The quantification of elemental carbon via thermal-optical analysis (TOA) is continuously discussed, as many parameters influence the split between organic and elemental carbon. Here, we focus on the bias introduced by the co-occurrence of mineral dust in PM10 and snow samples and present an approach to estimate the mineral dust mass directly from TOA data. Monitoring light-absorbing aerosols, including mineral dust and elemental carbon, is of high interest due to their direct and indirect climate forcing. During mineral dust events, particulate matter concentration in air is increased and altered elemental composition of PM is observed, as mineral dust introduces high levels of certain elements, e.g., iron and calcium. Especially for remote environments like glaciers, the quantification of light-absorbing aerosols is crucial, as these compounds reduce the albedo and promote melting of the snow cover after deposition. In TOA, which is the reference method for the quantification of organic and elemental carbon for ambient air filters (DIN EN 16909:2017) and which is widely used for the quantification of these compounds in snow samples after filtration, mineral dust leads to a bias in the assignment to organic and elemental carbon. Using routine protocols for evaluation, the elemental carbon loading on the filters is underestimated or total carbon is erroneously even fully allocated to organic carbon. Still, the interference can be used to assess iron loadings attributed to mineral dust (Kau et al, 2022). We review TOA data of PM10 filters collected at the Global Atmosphere Watch station Sonnblick Observatory at an elevation above 3100 m a.s.l. located in the Austrian Alps. The study period covers 6 years, 2019 to 2024, and is based on weekly filters. We observe influence of mineral dust reaching the site after long-range transport on organic and elemental carbon loadings in 16 filters during this period, up to 9 % of filters annually. We correct for the bias introduced by mineral dust using a linear approach and quantify the changes in organic and elemental carbon for single filters and the yearly average values. For single filters, increase of elemental carbon may range up to a factor of 2.5, while the effect on the yearly average values is markedly lower.

After deposition, elemental carbon and mineral dust are stored in the snow cover, which is building up during the accumulation period. The snow cover of a glacier in proximity to Sonnblick Observatory was sampled between 2019 and 2024 in increments of 20 cm and the water insoluble particles were analysed via TOA. We apply the identification, correction and evaluation of changes in organic and elemental carbon to single samples and the entire snow covers. The routinely measured and corrected elemental carbon concentrations in the snow cover collected in 2020 are shown in Figure 1. Between 2019 and 2024, 16 filters required a correction due to the occurrence of mineral dust, up to 38 % of samples per year. Figure 1. Elemental carbon concentrations in the layers of the snow cover collected in 2020. The dark grey bars mark the increase in elemental carbon due to the consideration of mineral dust.

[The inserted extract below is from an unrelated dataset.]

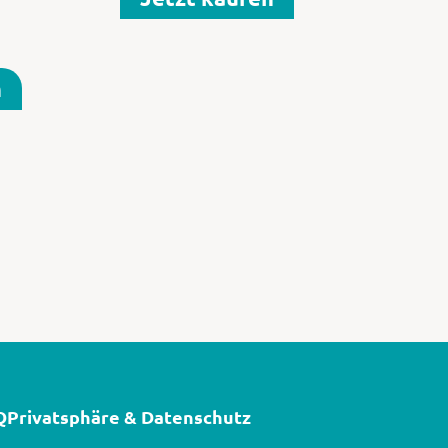
n
Q
Privatsphäre & Datenschutz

Using the elemental composition of mineral dust obtained from surface snow after strong mineral dust events collected between 2020 and 2024, we calculate the contribution of iron to the mineral dust mass. Using this ratio and the iron loading deduced directly from TOA data, we estimate the mineral dust masses in air and snow for the affected periods.

Kau, D., Greiliniger, M., Kirchsteiger, B., Göndör, A., Herzig, C., Limbeck, A., Eitenberger, E. and Kasper-Giebl, A. (2020) Atmos. Meas. Tech. 15, 5207-5217.